> **EXERCISE PASSAGE**
· · ·
I can’t reproduce this. I’m running the exact same commands locally, and it doesn’t appear to run the code in collections.py. Is this windows specific behaviour or something?
In general I don’t find the idea that generating docs involves running arbitrary code surprising, build systems often involve running arbitrary code, and generating docs often involves running build systems. It being python, I wouldn’t even be that surprised if the whole thing was implemented via reflection. I was wondering if I could get the same behaviour with something like python3 -m http.server though, because that would be approaching surprising behaviour.
In general I don’t find the idea that generating docs involves running arbitrary code surprising,
I misunderstood this originally. The problem is not that it runs arbitrary code to generate the docs (if you’re importing a package, you’re letting the author of the that package [and, by extension, the docs for that package] run arbitrary code anyway, because Python does not have a capability model). The problem is that the docs tool reads files matching a specific name in the current directory and executes them. If someone manages a drive-by download exploit on your browser (I think Safari is still the only mainstream browser that requires you to confirm per site that you want to allow it to download files) then they can drop a file like this in your downloads directory, and if you run the docs command in your downloads directory then you’re owned. Fortunately, it only checks the current directory and not arbitrary parents (as the git vulnerability a month or two ago did), so dropping a file like this in ~/Downloads doesn’t exploit you if you look at docs in ~/Downloads/SomePythonPackage-1.2.3.4/)
Yeah, what this really boils down to is “if there’s a foo.py in the working directory directory and you run python foo.py or anything else that imports foo, you will get the working directory’s foo.py”.
Which is one of those deep tensions between making a thing discoverable/learnable (working directory being on the import path is huge for that) versus trying to lock it down as much as possible. And is getting into an area where it’s hard to really have the language stop you – Python could maybe refuse to run if it detects it’s being invoked in a directory matching common download/home dir names, or change import behavior silently, but now you get confusing inconsistency in how it works, and no amount of “are you sure you want to trust this directory?” popups will actually help the people who are most likely to need the help, since they’ll probably just click through those.
As some folks have noted, Python has a command-line flag that lets you explicitly decide to minimize the import path, which maybe is the way forward for some tutorials and other beginner/first-time materials. Or maybe it’s a thing that needs to be solved at the operating system level.
· · ·
> **DATA UNDER STUDY**
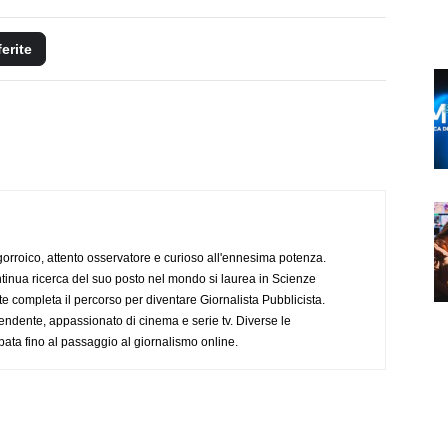
ferite
ogorroico, attento osservatore e curioso all'ennesima potenza.
tinua ricerca del suo posto nel mondo si laurea in Scienze
completa il percorso per diventare Giornalista Pubblicista.
endente, appassionato di cinema e serie tv. Diverse le
pata fino al passaggio al giornalismo online.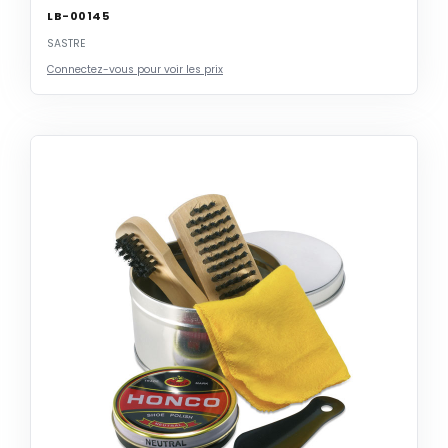
LB-00145
SASTRE
Connectez-vous pour voir les prix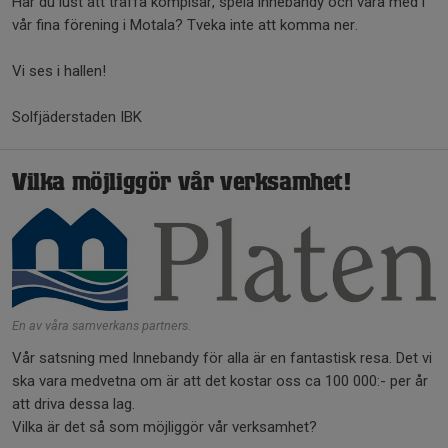
Har du lust att träffa kompisar, spela innebandy och vara med i
vår fina förening i Motala? Tveka inte att komma ner.
Vi ses i hallen!
Solfjäderstaden IBK
Vilka möjliggör vår verksamhet!
En av våra samverkans partners.
Vår satsning med Innebandy för alla är en fantastisk resa. Det vi
ska vara medvetna om är att det kostar oss ca 100 000:- per år
att driva dessa lag.
Vilka är det så som möjliggör vår verksamhet?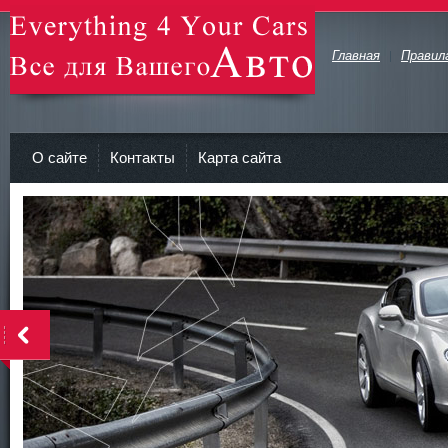
Главная
Правил
avto-zv.ru - Все для Вашего авто
О сайте
Контакты
Карта сайта
>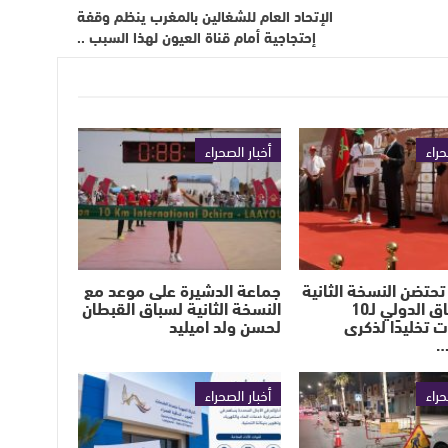
الإتحاد العام للشغالين بالمغرب ينظم وقفة
إحتجاجية أمام قناة العيون لهذا السبب ..
حراء
أخبار الصحراء
تحتضن النسخة الثانية
جماعة الدشيرة على موعد مع
من السباق الدولي لـ10
النسخة الثانية لسباق القبطان
ت تخليدًا لذكرى
لحسن ولد اميليد
…
حراء
أخبار الصحراء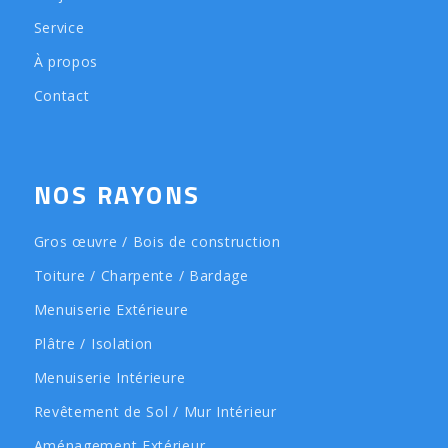
Service
À propos
Contact
NOS RAYONS
Gros œuvre / Bois de construction
Toiture / Charpente / Bardage
Menuiserie Extérieure
Plâtre / Isolation
Menuiserie Intérieure
Revêtement de Sol / Mur Intérieur
Aménagement Extérieur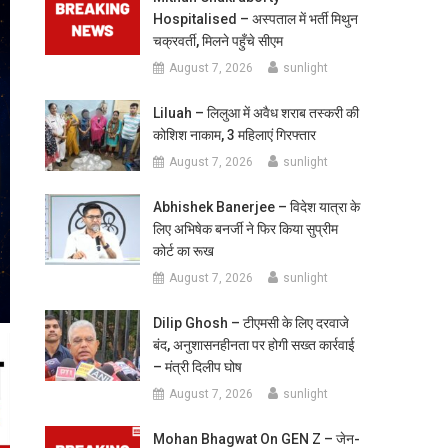
Hospitalised – अस्पताल में भर्ती मिथुन
चक्रवर्ती, मिलने पहुँचे सीएम
August 7, 2026
sunlight
Liluah – लिलुआ में अवैध शराब तस्करी की
कोशिश नाकाम, 3 महिलाएं गिरफ्तार
August 7, 2026
sunlight
Abhishek Banerjee – विदेश यात्रा के
लिए अभिषेक बनर्जी ने फिर किया सुप्रीम
कोर्ट का रूख
August 7, 2026
sunlight
Dilip Ghosh – टीएमसी के लिए दरवाजे
बंद, अनुशासनहीनता पर होगी सख्त कार्रवाई
– मंत्री दिलीप घोष
August 7, 2026
sunlight
Mohan Bhagwat On GEN Z – जेन-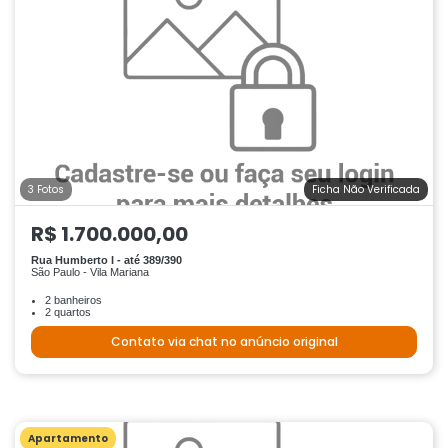
3 Fotos
Ficha Não Verificada
R$ 1.700.000,00
Rua Humberto I - até 389/390
São Paulo - Vila Mariana
2 banheiros
2 quartos
Contato via chat no anúncio original
Apartamento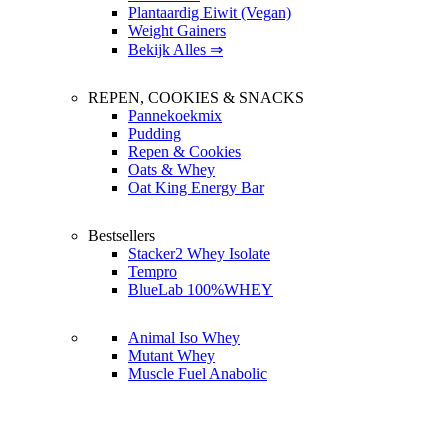
Plantaardig Eiwit (Vegan)
Weight Gainers
Bekijk Alles ⇒
REPEN, COOKIES & SNACKS
Pannekoekmix
Pudding
Repen & Cookies
Oats & Whey
Oat King Energy Bar
Bestsellers
Stacker2 Whey Isolate
Tempro
BlueLab 100%WHEY
Animal Iso Whey
Mutant Whey
Muscle Fuel Anabolic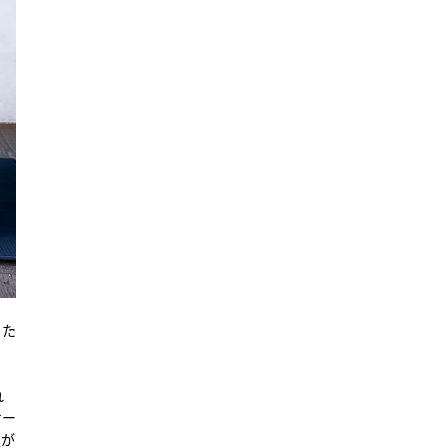
った
れ
ケー
私が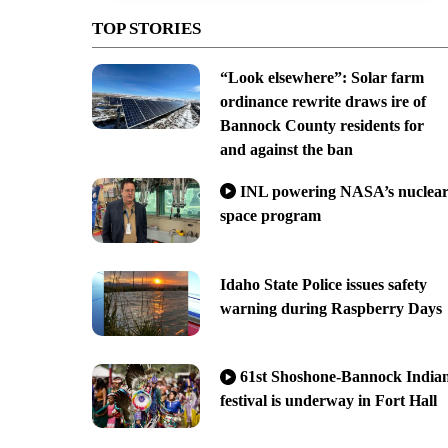
TOP STORIES
“Look elsewhere”: Solar farm
ordinance rewrite draws ire of
Bannock County residents for
and against the ban
INL powering NASA’s nuclea
space program
Idaho State Police issues safety
warning during Raspberry Days
61st Shoshone-Bannock India
festival is underway in Fort Hall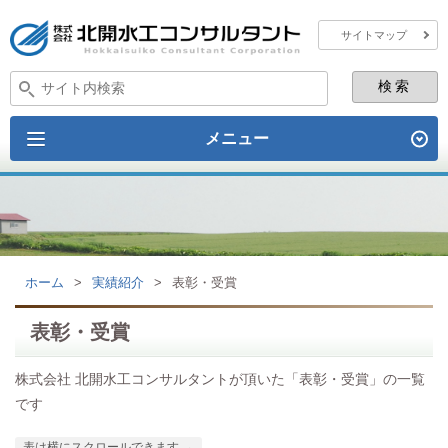
サイトマップ
メニュー
ホーム
>
実績紹介
>
表彰・受賞
表彰・受賞
株式会社 北開水工コンサルタントが頂いた「表彰・受賞」の一覧
です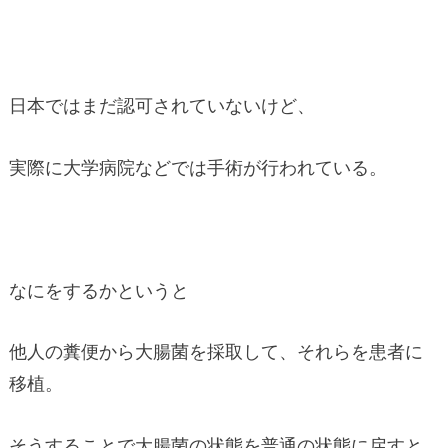
日本ではまだ認可されていないけど、
実際に大学病院などでは手術が行われている。
なにをするかというと
他人の糞便から大腸菌を採取して、それらを患者に
移植。
そうすることで大腸菌の状態を普通の状態に戻すと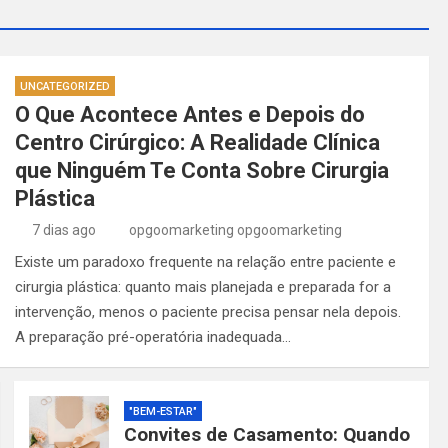
UNCATEGORIZED
O Que Acontece Antes e Depois do
Centro Cirúrgico: A Realidade Clínica
que Ninguém Te Conta Sobre Cirurgia
Plástica
7 dias ago
opgoomarketing opgoomarketing
Existe um paradoxo frequente na relação entre paciente e
cirurgia plástica: quanto mais planejada e preparada for a
intervenção, menos o paciente precisa pensar nela depois.
A preparação pré-operatória inadequada…
"BEM-ESTAR"
Convites de Casamento: Quando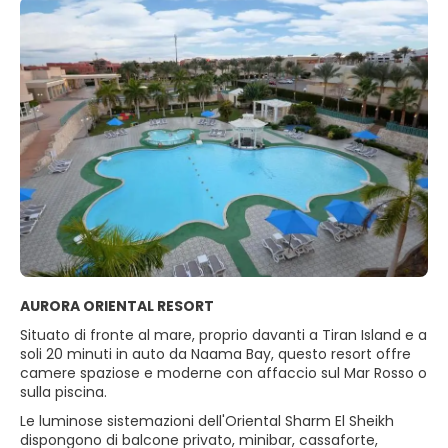
AURORA ORIENTAL RESORT
Situato di fronte al mare, proprio davanti a Tiran Island e a
soli 20 minuti in auto da Naama Bay, questo resort offre
camere spaziose e moderne con affaccio sul Mar Rosso o
sulla piscina.
Le luminose sistemazioni dell'Oriental Sharm El Sheikh
dispongono di balcone privato, minibar, cassaforte,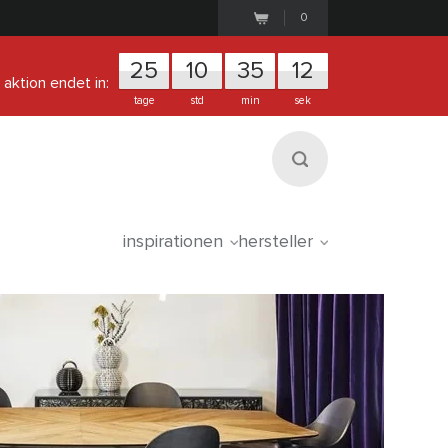
0
25
1
0
3
5
1
1
aktion endet in:
tage
std
min
sek
inspirationen
hersteller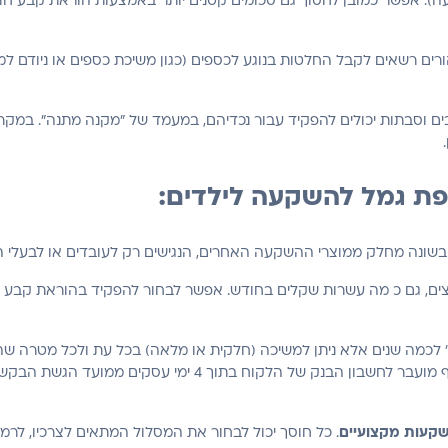
ההשקעה). אפשר כמובן לחסוך גם סכומים קטנים יותר באמצעות הוראת קבע
סבים וסבתות יכולים להפקיד עבור נכדיהם, במעמד של "מקנה מתנה". במק
פת גמל להשקעה לילדים:
בשונה מחלק ממוצרי ההשקעה האחרים, הנגישים רק לעובדים או לבעלי הכ
ים, גם כ מה עשרות שקלים בחודש. אפשר לבחור להפקיד בהוראת קבע 
לכמה שנים אלא ניתן למשיכה (חלקית או מלאה) בכל עת ולכל מטרה שהי
הילד והוא יכול למשוך ממנה כספים כרצונו. הכסף מועבר לחשבון
השקעות מקצועיים
. כל חוסך יכול לבחור את המסלול המתאים לצרכיו, לרמ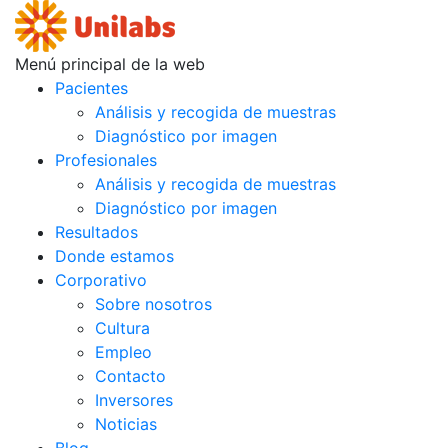
Menú principal de la web
Pacientes
Análisis y recogida de muestras
Diagnóstico por imagen
Profesionales
Análisis y recogida de muestras
Diagnóstico por imagen
Resultados
Donde estamos
Corporativo
Sobre nosotros
Cultura
Empleo
Contacto
Inversores
Noticias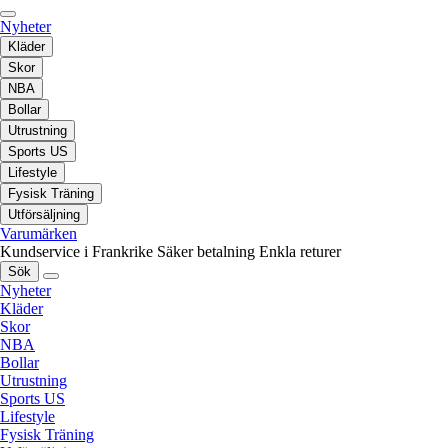
Nyheter
Kläder
Skor
NBA
Bollar
Utrustning
Sports US
Lifestyle
Fysisk Träning
Utförsäljning
Varumärken
Kundservice i Frankrike
Säker betalning
Enkla returer
Sök
Nyheter
Kläder
Skor
NBA
Bollar
Utrustning
Sports US
Lifestyle
Fysisk Träning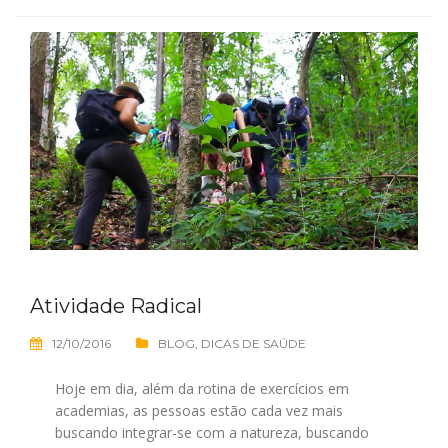
Atividade Radical
12/10/2016
BLOG
,
DICAS DE SAÚDE
Hoje em dia, além da rotina de exercícios em
academias, as pessoas estão cada vez mais
buscando integrar-se com a natureza, buscando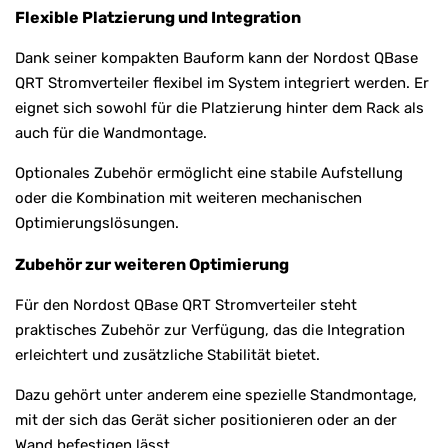
Flexible Platzierung und Integration
Dank seiner kompakten Bauform kann der Nordost QBase
QRT Stromverteiler flexibel im System integriert werden. Er
eignet sich sowohl für die Platzierung hinter dem Rack als
auch für die Wandmontage.
Optionales Zubehör ermöglicht eine stabile Aufstellung
oder die Kombination mit weiteren mechanischen
Optimierungslösungen.
Zubehör zur weiteren Optimierung
Für den Nordost QBase QRT Stromverteiler steht
praktisches Zubehör zur Verfügung, das die Integration
erleichtert und zusätzliche Stabilität bietet.
Dazu gehört unter anderem eine spezielle Standmontage,
mit der sich das Gerät sicher positionieren oder an der
Wand befestigen lässt.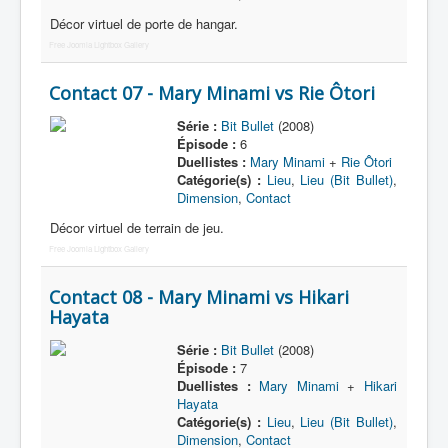
Décor virtuel de porte de hangar.
Free Joomla Lightbox Gallery
Contact 07 - Mary Minami vs Rie Ôtori
Série :
Bit Bullet
(2008)
Épisode :
6
Duellistes :
Mary Minami
+
Rie Ôtori
Catégorie(s) :
Lieu
,
Lieu (Bit Bullet)
,
Dimension
,
Contact
Décor virtuel de terrain de jeu.
Free Joomla Lightbox Gallery
Contact 08 - Mary Minami vs Hikari
Hayata
Série :
Bit Bullet
(2008)
Épisode :
7
Duellistes :
Mary Minami
+
Hikari
Hayata
Catégorie(s) :
Lieu
,
Lieu (Bit Bullet)
,
Dimension
,
Contact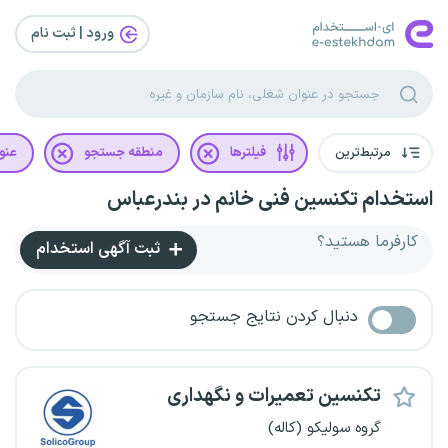
ورود | ثبت‌ نام
مرتبط‌ترین
فیلترها
منطقه جستجو
عنو
استخدام تکنسین فنی خانم در بندرعباس
کارفرما هستید؟
ثبت آگهی استخدام
دنبال کردن نتایج جستجو
تکنسین تعمیرات و نگهداری
گروه سولیکو (کاله)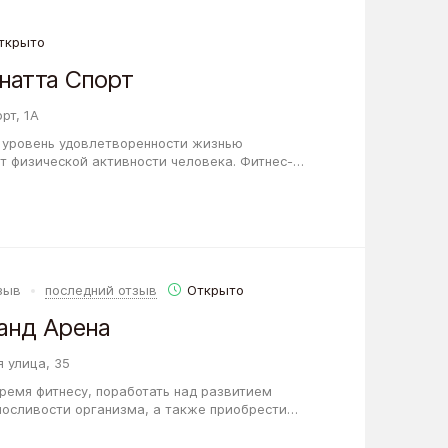
ткрыто
натта Спорт
рт, 1А
о уровень удовлетворенности жизнью
т физической активности человека. Фитнес-
агает жителям Новосибирска фитнес-
тзыв
последний отзыв
Открыто
анд Арена
 улица, 35
время фитнесу, поработать над развитием
носливости организма, а также приобрести
би, то Фитнес-клуб Гранд Арена - это…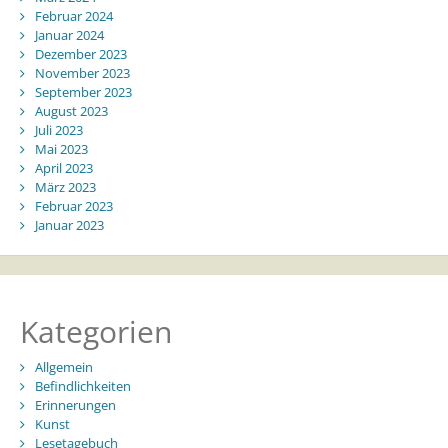
Februar 2024
Januar 2024
Dezember 2023
November 2023
September 2023
August 2023
Juli 2023
Mai 2023
April 2023
März 2023
Februar 2023
Januar 2023
Kategorien
Allgemein
Befindlichkeiten
Erinnerungen
Kunst
Lesetagebuch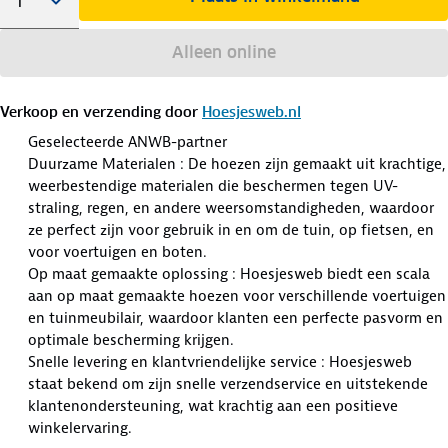
Alleen online
Verkoop en verzending door
Hoesjesweb.nl
Geselecteerde ANWB-partner
Duurzame Materialen : De hoezen zijn gemaakt uit krachtige,
weerbestendige materialen die beschermen tegen UV-
straling, regen, en andere weersomstandigheden, waardoor
ze perfect zijn voor gebruik in en om de tuin, op fietsen, en
voor voertuigen en boten.
Op maat gemaakte oplossing : Hoesjesweb biedt een scala
aan op maat gemaakte hoezen voor verschillende voertuigen
en tuinmeubilair, waardoor klanten een perfecte pasvorm en
optimale bescherming krijgen.
Snelle levering en klantvriendelijke service : Hoesjesweb
staat bekend om zijn snelle verzendservice en uitstekende
klantenondersteuning, wat krachtig aan een positieve
winkelervaring.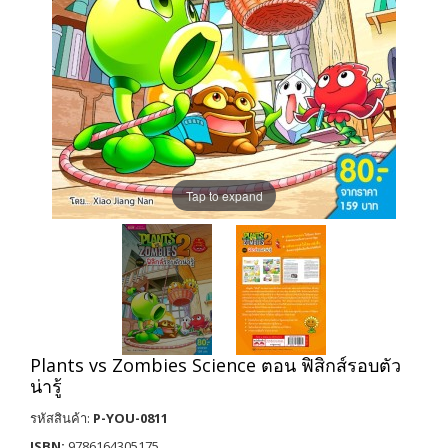
Tap to expand
Plants vs Zombies Science ตอน ฟิสิกส์รอบตัว
น่ารู้
รหัสสินค้า:
P-YOU-0811
ISBN:
9786164305175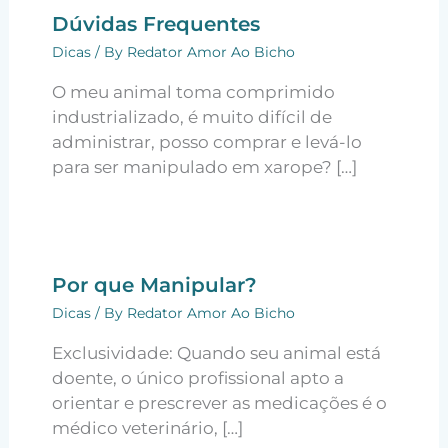
Dúvidas Frequentes
Dicas
/ By
Redator Amor Ao Bicho
O meu animal toma comprimido
industrializado, é muito difícil de
administrar, posso comprar e levá-lo
para ser manipulado em xarope? […]
Por que Manipular?
Dicas
/ By
Redator Amor Ao Bicho
Exclusividade: Quando seu animal está
doente, o único profissional apto a
orientar e prescrever as medicações é o
médico veterinário, […]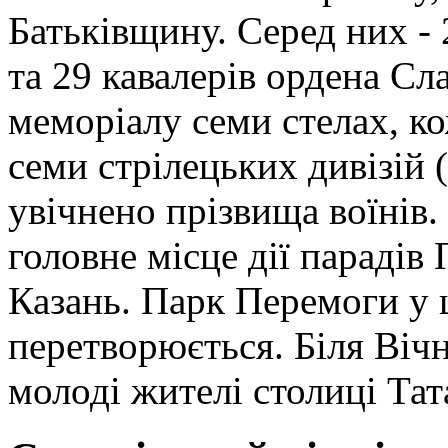
Батьківщину. Серед них -
та 29 кавалерів ордена Сл
меморіалу семи стелах, ко
семи стрілецьких дивізій (
увічнено прізвища воїнів.
головне місце дії парадів
Казань. Парк Перемоги у 
перетворюється. Біля Віч
молоді жителі столиці Тат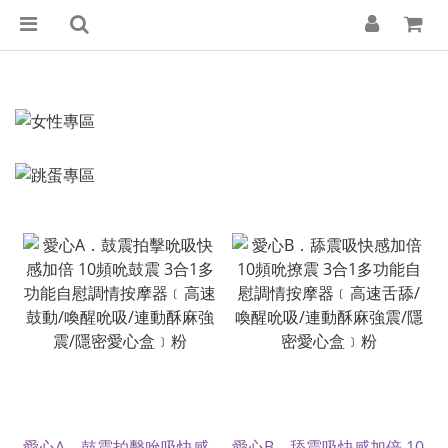
愛心A．鼓震拍擊吮吸快感
愛心B．舔震吸快感加倍 10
· · ·
> **DIRECTIVE**
Carry on the forum thread about Python running files from the working directory, starting after its final post. This task doesn't need the material.

> **OUTPUT**
Unrelated: this is also why I and several other people strongly advocate for a code repository layout with a src/ directory top-level, and any modules/packages inside that directory. If the modules are top-level, it’s very easy to trick yourself into thinking your packaging process works because you’re likely running it from the root directory, which implicitly puts all that stuff on the import path. Using a src/ (or similar name) directory means you actually have to get the packaging right in order to successfully install/test.
The problem is that the docs tool reads files matching a specific name in the current directory and executes them.
I thought the issue was that running python3 -m foo would run foo.py (or similar, don’t know specifics off the top of my head) – that is, this is nothing to do with the docs tool itself. Am I mistaken?
Running python -m foo will run whatever foo module is found first, starting with the current working directory. The same is true of running python -m pydoc foo.
The specific “exploit” shown here is more like
Module foo imports standard library module collections
I manage to get a malicious file named collections.py into your current directory and convince you to run python -m pydoc foo
The import collections inside foo gets resolved to the current directory’s collections.py, so that’s the file that gets imported. If it has any import-time side effects, they execute.
It’s a bit convoluted to actually pull off, because generally you need to convince someone to run python from their downloads directory or something like that.
I tried it on void linux and mac os. With python3.11 on both systems. EDIT: Oops, python3.10.8 on mac, I checked the version number in a terminal with ssh open (but did fail to reproduce on the actual mac).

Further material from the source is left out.